== DATASET ENTRIES ==

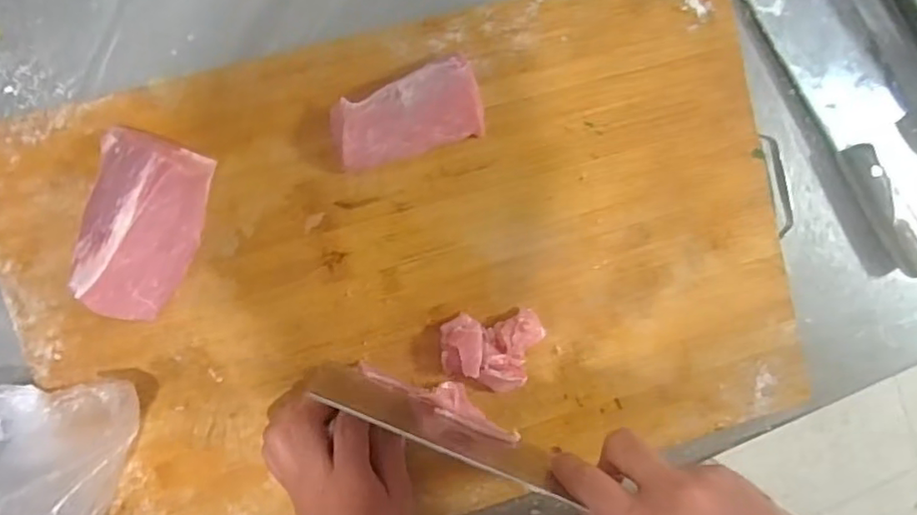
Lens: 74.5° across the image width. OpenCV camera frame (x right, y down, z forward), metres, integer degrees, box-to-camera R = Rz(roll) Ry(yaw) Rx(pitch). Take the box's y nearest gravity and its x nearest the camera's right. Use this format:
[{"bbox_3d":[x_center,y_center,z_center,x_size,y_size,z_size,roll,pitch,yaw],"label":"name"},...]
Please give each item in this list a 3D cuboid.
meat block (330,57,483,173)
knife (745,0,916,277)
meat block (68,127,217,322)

===

● WORK TO BE COMPLETED
Reproduce the data verbatim and omit each image.

● TASK SOLUTION
Lens: 74.5° across the image width. OpenCV camera frame (x right, y down, z forward), metres, integer degrees, box-to-camera R = Rz(roll) Ry(yaw) Rx(pitch). Take the box's y nearest gravity and its x nearest the camera's right. Use this format:
[{"bbox_3d":[x_center,y_center,z_center,x_size,y_size,z_size,roll,pitch,yaw],"label":"name"},...]
Please give each item in this list a 3D cuboid.
meat block (330,57,483,173)
knife (745,0,916,277)
meat block (68,127,217,322)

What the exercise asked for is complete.